OPEC IS AT it again – or to be exact, two of its eminent constituent members are.

The Kingdom of Saudi Arabia, the de facto owners of Opec and the United Arab Emirates, the third-largest producing power in that group, are mulling over the possibility of a discord.

At its conclusion, yet uncertain, it must permit for the recognition of the UAE as a powerful broker within the brotherhood without wresting the reins of control from Riyadh.

The inevitable consequence of so much sabre-rattling has been the sharp increase in the oil price.

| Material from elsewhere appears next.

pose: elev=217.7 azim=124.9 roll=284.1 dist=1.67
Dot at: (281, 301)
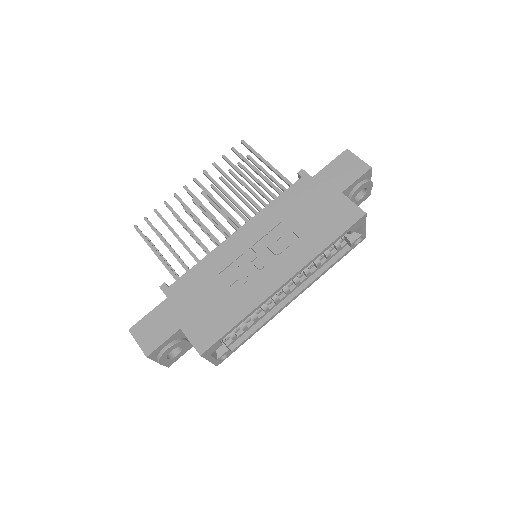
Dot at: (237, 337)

From the depressed West Texas Intermediate oil contracts priced below zero in early 2020 to a staggering $75 per barrel in mid-July, so many questions are bound to follow.

The reasons for the stand-off, rhyming quite close to the ones advanced during the last oil price wars of May last year are various, we are told.

The Saudis didn’t approve of the UAE peace pact with Israel.

Equally, the recent launching of the Murban Index of the Abu Dhabi oil barrel was not in their contemplation as a complement to the Opec normative compact. And, to whatever extent of extremity, the diminution of the UAE’s force deployment in Yemen irritated them visibly.

Predictably, the kingdom unfurled a set of premeditated measures that were strategically calculated to remind the Gulf Co-operation Council (GCC) of the importance of its leadership in the region.

Accordingly, these measures and their cumulative impact started piling up with a telling effect on the Emiratis.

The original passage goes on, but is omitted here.